The Court of Appeal came to a radically opposing conclusion, overthrowing the Regional Court’s judgement. It stated that the curfew was not only lawful but also pursued a legitimate aim and was necessary in a democratic society (paras. 6.12. – 6.16.). In the context of the COVID-19 pandemic, the curfew served the purpose of the protection of public health and, as discussed above, had a legal basis in the Wbbbg. Regarding the requirement of necessity and proportionality, the Court of Appeal concluded that less stringent measures would not have sufficed and the decision for a curfew from 21:00 till 04:30 took into account the fact that most movements take place between 17:00 and 20:00, and furthermore allows for all sorts of exceptions.

At a fundamental level the opposing conclusions of the two courts boil down to a disagreement regarding the level of scrutiny courts ought to apply when assessing the proportionality and necessity of emergency measures adopted by the State in the case of a public health emergency. According to the Court of Appeal, the Regional Court has assessed the curfew measures with a high level of scrutiny and has not allowed the State to exercise a necessary level of discretionary power (beoordelingsvrijheid and beleidsvrijheid). The Court of Appeal considered that in such emergency situations the choice for the adoption of particular measures primarily requires a political consideration. It appears that the Court of Appeal asked the Regional Court to apply a form of judicial distancing that is akin to social distancing in response to COVID-19. While some form of judicial self-restraint is at times understandable, judicial supervision is a necessary process to maintain a fair balance of powers. This contributes to a healthy form of checks and balances in a democratic society, particularly in times of entrenched and normalised emergencies when governments gain enhanced executive powers while the role of parliaments is reduced.

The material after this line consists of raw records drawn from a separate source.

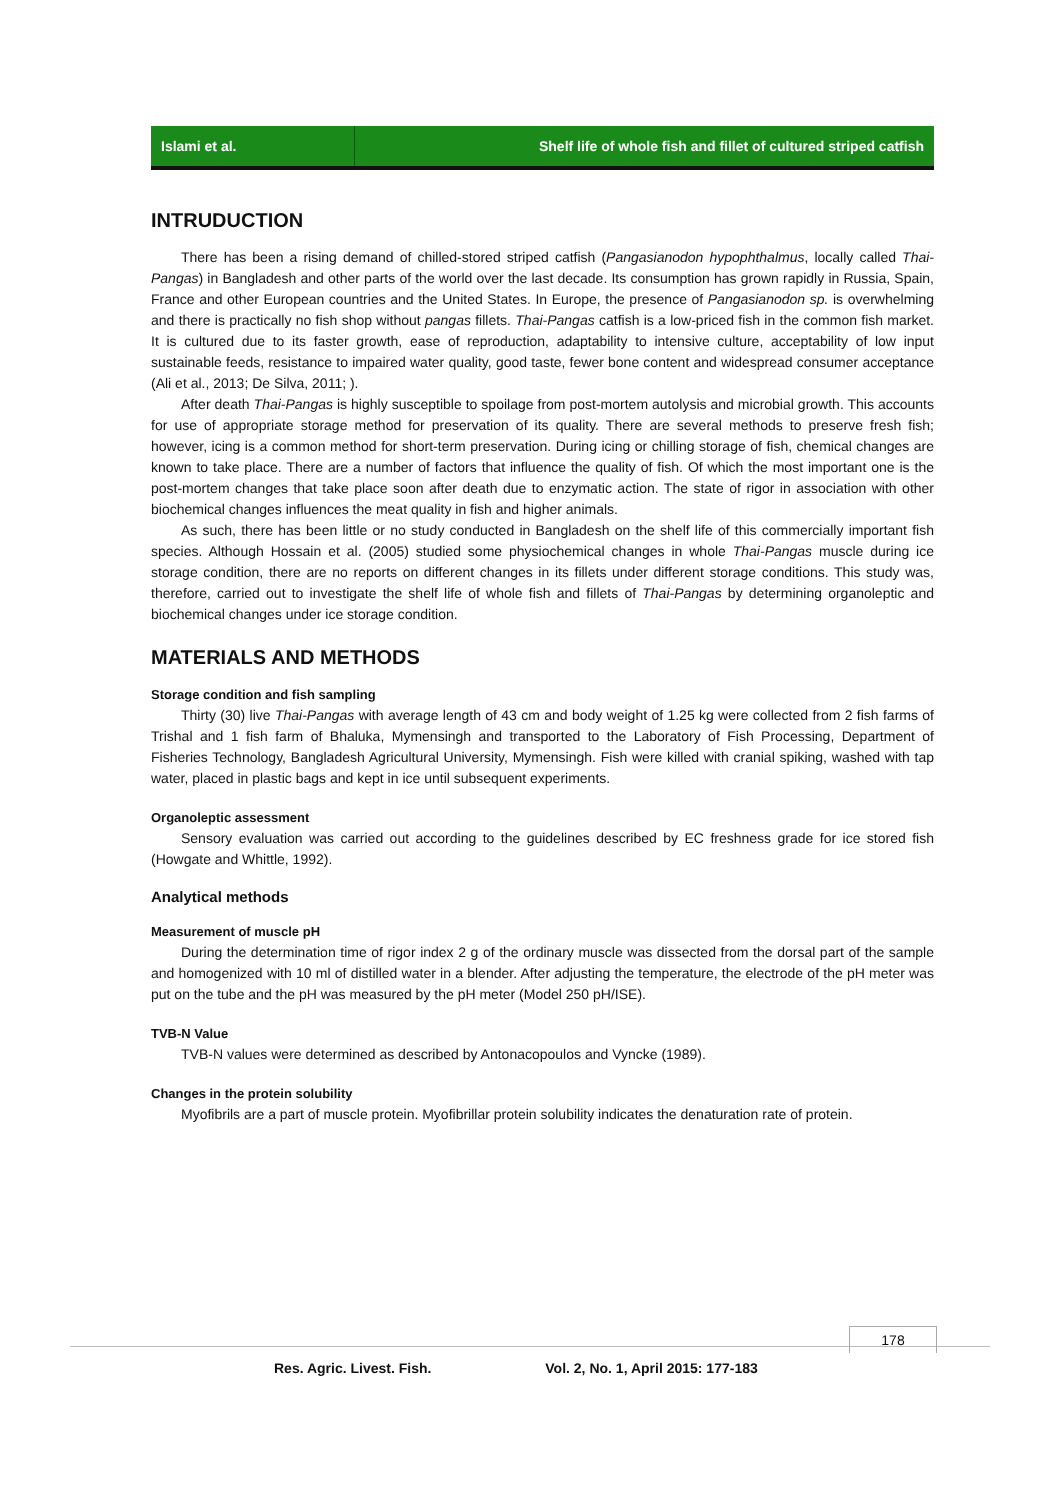Islami et al. Shelf life of whole fish and fillet of cultured striped catfish
INTRUDUCTION
There has been a rising demand of chilled-stored striped catfish (Pangasianodon hypophthalmus, locally called Thai-Pangas) in Bangladesh and other parts of the world over the last decade. Its consumption has grown rapidly in Russia, Spain, France and other European countries and the United States. In Europe, the presence of Pangasianodon sp. is overwhelming and there is practically no fish shop without pangas fillets. Thai-Pangas catfish is a low-priced fish in the common fish market. It is cultured due to its faster growth, ease of reproduction, adaptability to intensive culture, acceptability of low input sustainable feeds, resistance to impaired water quality, good taste, fewer bone content and widespread consumer acceptance (Ali et al., 2013; De Silva, 2011; ).
After death Thai-Pangas is highly susceptible to spoilage from post-mortem autolysis and microbial growth. This accounts for use of appropriate storage method for preservation of its quality. There are several methods to preserve fresh fish; however, icing is a common method for short-term preservation. During icing or chilling storage of fish, chemical changes are known to take place. There are a number of factors that influence the quality of fish. Of which the most important one is the post-mortem changes that take place soon after death due to enzymatic action. The state of rigor in association with other biochemical changes influences the meat quality in fish and higher animals.
As such, there has been little or no study conducted in Bangladesh on the shelf life of this commercially important fish species. Although Hossain et al. (2005) studied some physiochemical changes in whole Thai-Pangas muscle during ice storage condition, there are no reports on different changes in its fillets under different storage conditions. This study was, therefore, carried out to investigate the shelf life of whole fish and fillets of Thai-Pangas by determining organoleptic and biochemical changes under ice storage condition.
MATERIALS AND METHODS
Storage condition and fish sampling
Thirty (30) live Thai-Pangas with average length of 43 cm and body weight of 1.25 kg were collected from 2 fish farms of Trishal and 1 fish farm of Bhaluka, Mymensingh and transported to the Laboratory of Fish Processing, Department of Fisheries Technology, Bangladesh Agricultural University, Mymensingh. Fish were killed with cranial spiking, washed with tap water, placed in plastic bags and kept in ice until subsequent experiments.
Organoleptic assessment
Sensory evaluation was carried out according to the guidelines described by EC freshness grade for ice stored fish (Howgate and Whittle, 1992).
Analytical methods
Measurement of muscle pH
During the determination time of rigor index 2 g of the ordinary muscle was dissected from the dorsal part of the sample and homogenized with 10 ml of distilled water in a blender. After adjusting the temperature, the electrode of the pH meter was put on the tube and the pH was measured by the pH meter (Model 250 pH/ISE).
TVB-N Value
TVB-N values were determined as described by Antonacopoulos and Vyncke (1989).
Changes in the protein solubility
Myofibrils are a part of muscle protein. Myofibrillar protein solubility indicates the denaturation rate of protein.
178
Res. Agric. Livest. Fish. Vol. 2, No. 1, April 2015: 177-183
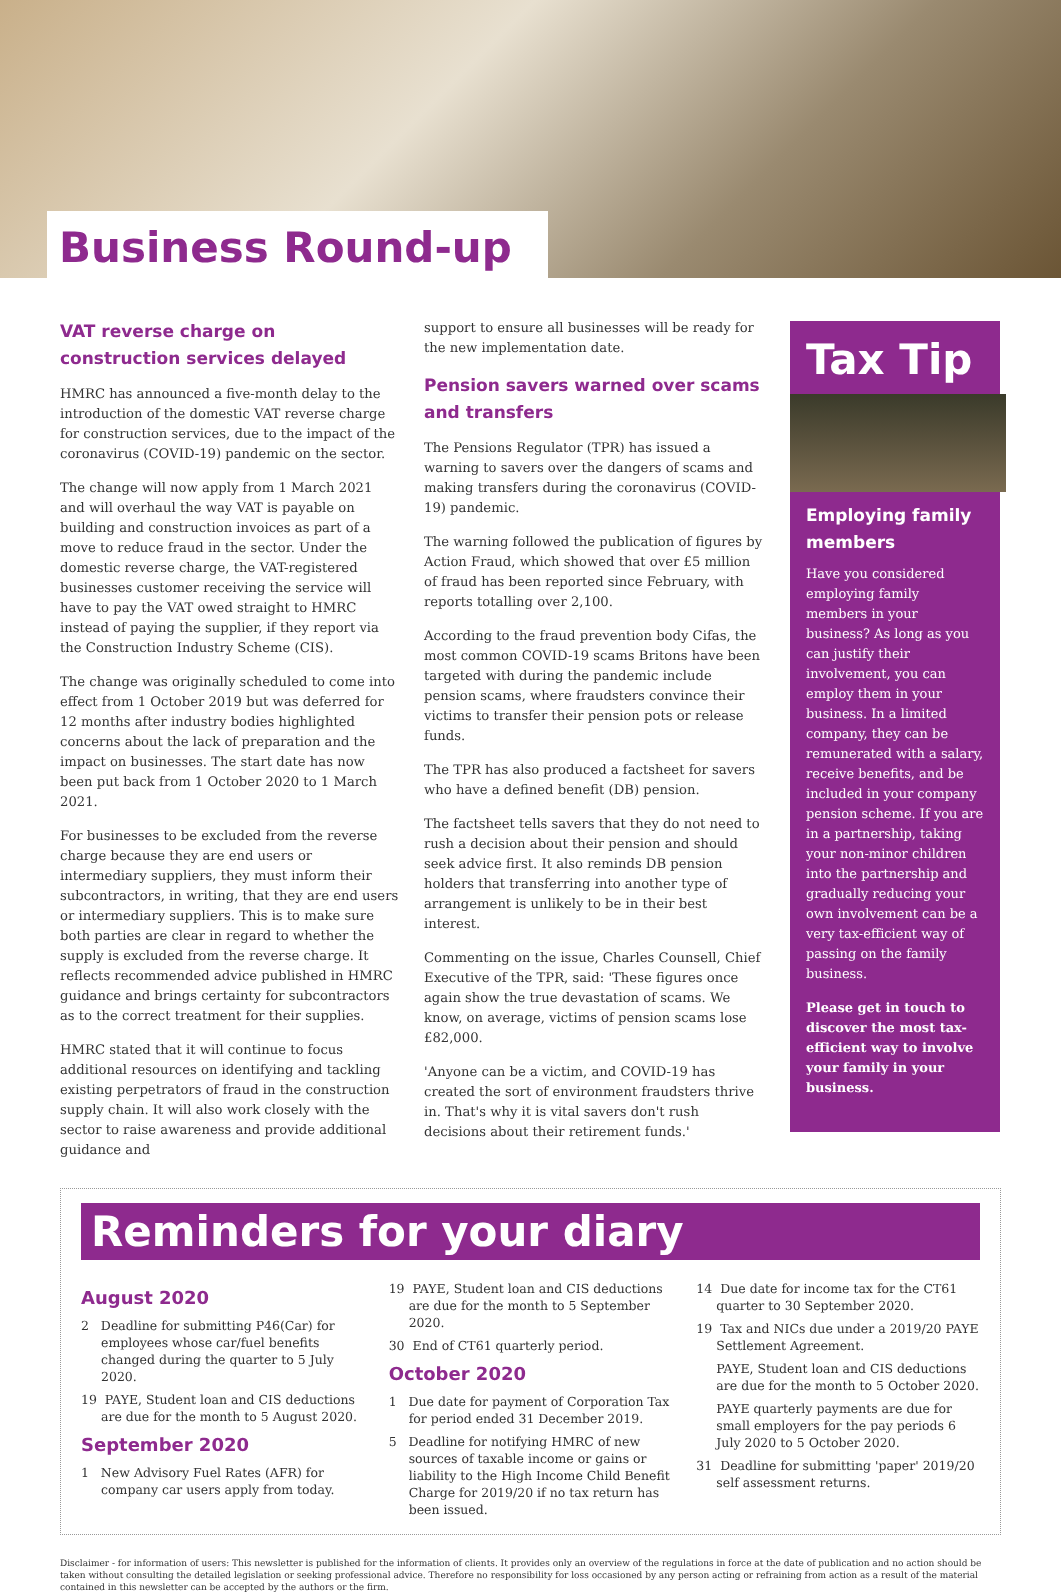Business Round-up
VAT reverse charge on construction services delayed
HMRC has announced a five-month delay to the introduction of the domestic VAT reverse charge for construction services, due to the impact of the coronavirus (COVID-19) pandemic on the sector.
The change will now apply from 1 March 2021 and will overhaul the way VAT is payable on building and construction invoices as part of a move to reduce fraud in the sector. Under the domestic reverse charge, the VAT-registered businesses customer receiving the service will have to pay the VAT owed straight to HMRC instead of paying the supplier, if they report via the Construction Industry Scheme (CIS).
The change was originally scheduled to come into effect from 1 October 2019 but was deferred for 12 months after industry bodies highlighted concerns about the lack of preparation and the impact on businesses. The start date has now been put back from 1 October 2020 to 1 March 2021.
For businesses to be excluded from the reverse charge because they are end users or intermediary suppliers, they must inform their subcontractors, in writing, that they are end users or intermediary suppliers. This is to make sure both parties are clear in regard to whether the supply is excluded from the reverse charge. It reflects recommended advice published in HMRC guidance and brings certainty for subcontractors as to the correct treatment for their supplies.
HMRC stated that it will continue to focus additional resources on identifying and tackling existing perpetrators of fraud in the construction supply chain. It will also work closely with the sector to raise awareness and provide additional guidance and
support to ensure all businesses will be ready for the new implementation date.
Pension savers warned over scams and transfers
The Pensions Regulator (TPR) has issued a warning to savers over the dangers of scams and making transfers during the coronavirus (COVID-19) pandemic.
The warning followed the publication of figures by Action Fraud, which showed that over £5 million of fraud has been reported since February, with reports totalling over 2,100.
According to the fraud prevention body Cifas, the most common COVID-19 scams Britons have been targeted with during the pandemic include pension scams, where fraudsters convince their victims to transfer their pension pots or release funds.
The TPR has also produced a factsheet for savers who have a defined benefit (DB) pension.
The factsheet tells savers that they do not need to rush a decision about their pension and should seek advice first. It also reminds DB pension holders that transferring into another type of arrangement is unlikely to be in their best interest.
Commenting on the issue, Charles Counsell, Chief Executive of the TPR, said: 'These figures once again show the true devastation of scams. We know, on average, victims of pension scams lose £82,000.
'Anyone can be a victim, and COVID-19 has created the sort of environment fraudsters thrive in. That's why it is vital savers don't rush decisions about their retirement funds.'
Tax Tip
Employing family members
Have you considered employing family members in your business? As long as you can justify their involvement, you can employ them in your business. In a limited company, they can be remunerated with a salary, receive benefits, and be included in your company pension scheme. If you are in a partnership, taking your non-minor children into the partnership and gradually reducing your own involvement can be a very tax-efficient way of passing on the family business.
Please get in touch to discover the most tax-efficient way to involve your family in your business.
Reminders for your diary
August 2020
2 Deadline for submitting P46(Car) for employees whose car/fuel benefits changed during the quarter to 5 July 2020.
19 PAYE, Student loan and CIS deductions are due for the month to 5 August 2020.
September 2020
1 New Advisory Fuel Rates (AFR) for company car users apply from today.
19 PAYE, Student loan and CIS deductions are due for the month to 5 September 2020.
30 End of CT61 quarterly period.
October 2020
1 Due date for payment of Corporation Tax for period ended 31 December 2019.
5 Deadline for notifying HMRC of new sources of taxable income or gains or liability to the High Income Child Benefit Charge for 2019/20 if no tax return has been issued.
14 Due date for income tax for the CT61 quarter to 30 September 2020.
19 Tax and NICs due under a 2019/20 PAYE Settlement Agreement.
PAYE, Student loan and CIS deductions are due for the month to 5 October 2020.
PAYE quarterly payments are due for small employers for the pay periods 6 July 2020 to 5 October 2020.
31 Deadline for submitting 'paper' 2019/20 self assessment returns.
Disclaimer - for information of users: This newsletter is published for the information of clients. It provides only an overview of the regulations in force at the date of publication and no action should be taken without consulting the detailed legislation or seeking professional advice. Therefore no responsibility for loss occasioned by any person acting or refraining from action as a result of the material contained in this newsletter can be accepted by the authors or the firm.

Interestingly, the Court of Appeal referred to the wide margin of appreciation that the Government has in the present case (para. 6.13.). It appears that the Court of Appeal applied the margin of appreciation, which is an ECHR method, to establish a lower intensity of judicial review of the Government measures. The ECtHR has explained in  A. and others v. the UK that

“The doctrine of the margin of appreciation has always been meant as a tool to define relations between the domestic authorities and the Court. It cannot have the same application to the relations between the organs of State at the domestic level.” (para. 184)

Domestic courts ought to be careful to avoid the use of the ECHR margin of appreciation since it creates the impression that national courts must establish a lower intensity of review and practice judicial deference in order to comply with ECHR standards. That is certainly not what the ECtHR asks for.

Conclusion

The COVID-19 pandemic has held the Netherlands in its grip for over a year and does not seem eager to let go any time soon. This extraordinary situation clearly changes the long-established dichotomy between normal and emergency times and challenges the assumption that emergencies are short-lived. COVID-19 is a clear example of a normalised and entrenched emergency.

In this current reality, where a time of emergency has become the new normal, governments must in principle aim to avoid the use of emergency measures. There is no reason to assume that parliaments cannot be prompt and will not take into account the urgency of a situation when adopting legislation in times of a normalised emergency.

Neither the Regional Court nor the Court of Appeal engaged more conceptually with the emergence of the peculiar aspect of normalised emergencies. Hence, the burning questions remain for how long a government may resort to emergency measures to fight COVID-19, when this pandemic has become the new normal, and how such government measures affect checks and balances in a democratic society. This question will certainly haunt other domestic courts in current or future cases pertaining to COVID-19 measures.